Dschungelcamp, Tag 6: "Ich hasse Menschen" – Danni hat es immer noch nicht verstanden

Auch in der sechsten Dschungelprüfung das gleiche Bild, derselbe Ton: kreisch, mecker, ächz. Elena und Danni im "Verlies Navidad" zwischen Wanzen und Gewürm. Es wird nicht das letzte Mal für die beiden Schmerz-Medusen gewesen sein.

Von Ingo Scheel

Dschungelcamp 2020

Die zwei kennen wir bereits: Am sechsten Tag im Dschungelcamp wurden wieder Daniela Büchner und Elena Miras in die Prüfung geschickt.

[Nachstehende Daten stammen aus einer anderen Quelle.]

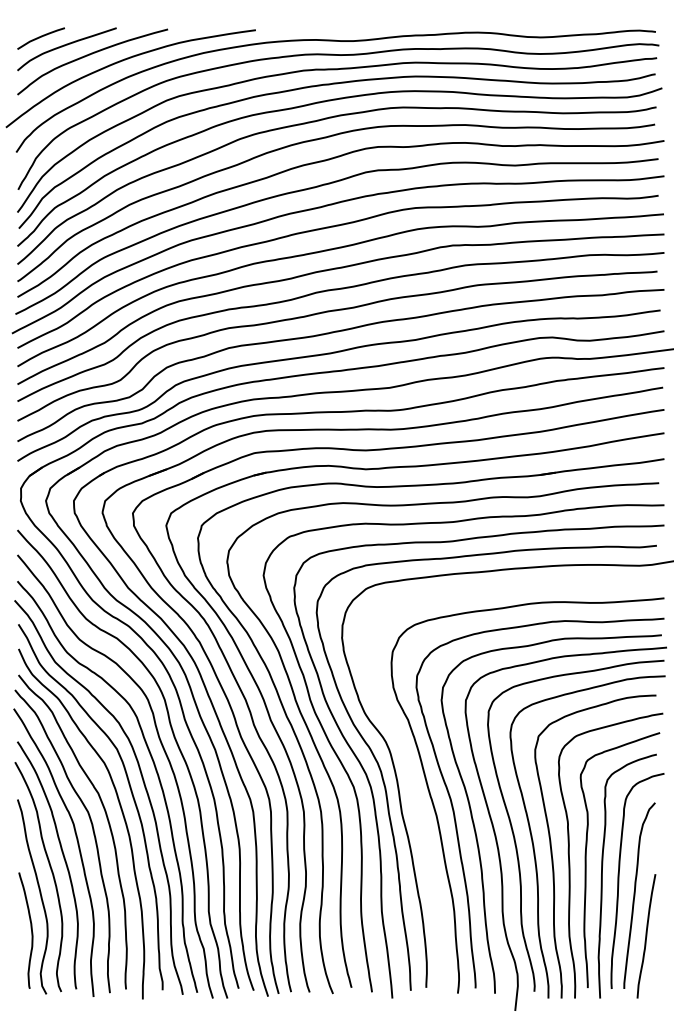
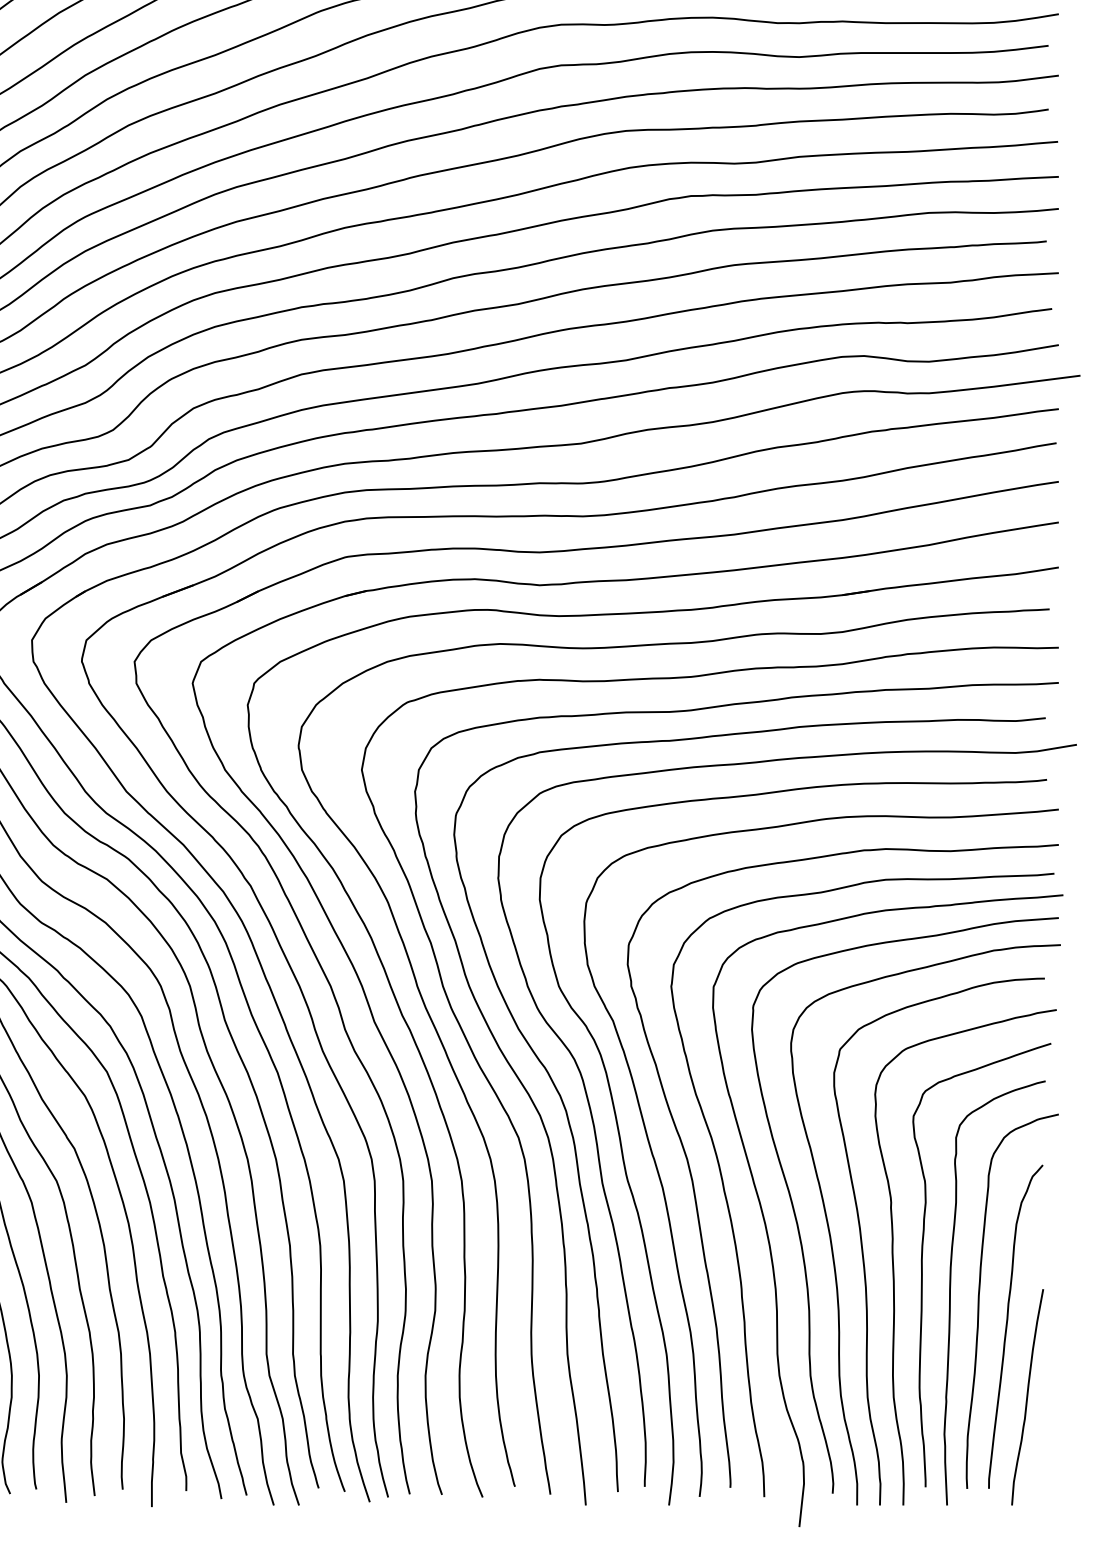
curve: (420, 820) -> (634, 1195), added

Wie sie da so über dem Boden hockt, die Hand an einem Pflock, das verzerrte Gesicht, ihr Ächzen und Stöhnen, das sieht fast nach archaischem Geburtsritual aus, doch weit gefehlt - hier erblickt kein neuer Erdenbürger das Licht der Welt, hier versucht jemand, die soeben schlappsolvierte Dschungelprüfung zu verdauen. Büch Cassidy und Anranz Kid in der Neuauflage, diesmal mussten Elena und Daniela in ihren ganz privaten Panic Room. Dass da nicht viel bei rumkommen würde, war direkt abzusehen. Schon bei Dr. Bobs Ausführungen befanden sich die beiden Ekel-Elevinnen mental auf Autopilot.

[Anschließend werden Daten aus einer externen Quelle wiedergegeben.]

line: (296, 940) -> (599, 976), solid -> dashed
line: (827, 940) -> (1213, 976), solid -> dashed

Bevor es jedoch überhaupt so weit kommen konnte, spulte Danni einen weiteren ihrer Empörungsdialoge ab, erneut bar jeden Grundverständnisses für das Format. Erst gab es von Markus - und wenn der anfängt, drei Sätze am Stück zu sprechen, dann muss wirklich etwas los sein - ein Dschungel-Summary nach Peter-Lustig-Art. Hier gäbe es Schlangen, hier läuft Ungeziefer herum, hier gibt es Spinnen, ob ihr das alles denn im Vorwege überhaupt nicht bewusst gewesen ist, sein pädagogischer Anwurf. Sie habe sich das einfach anders vorgestellt, so Dannis Replik. Und während diese fast ein wenig, aber wirklich nur ein ganz klein wenig nachvollziehbar klingt, geht es kurz darauf direktemang wieder in Ereiferungsmodus:

"Wie die Zuschauer eine Mutter quälen. Ich hasse Menschen. Ich habe keinen Bock mehr. Ich geb’ auf, ich kann das nicht mehr. Diese Angst. Jeden Tag wählen sie mich rein, dabei sieht man doch, dass ich Angst habe. Ich bin ein normaler Mensch. Eine Mutter, die Geld verdienen muss, für ihre Kinder."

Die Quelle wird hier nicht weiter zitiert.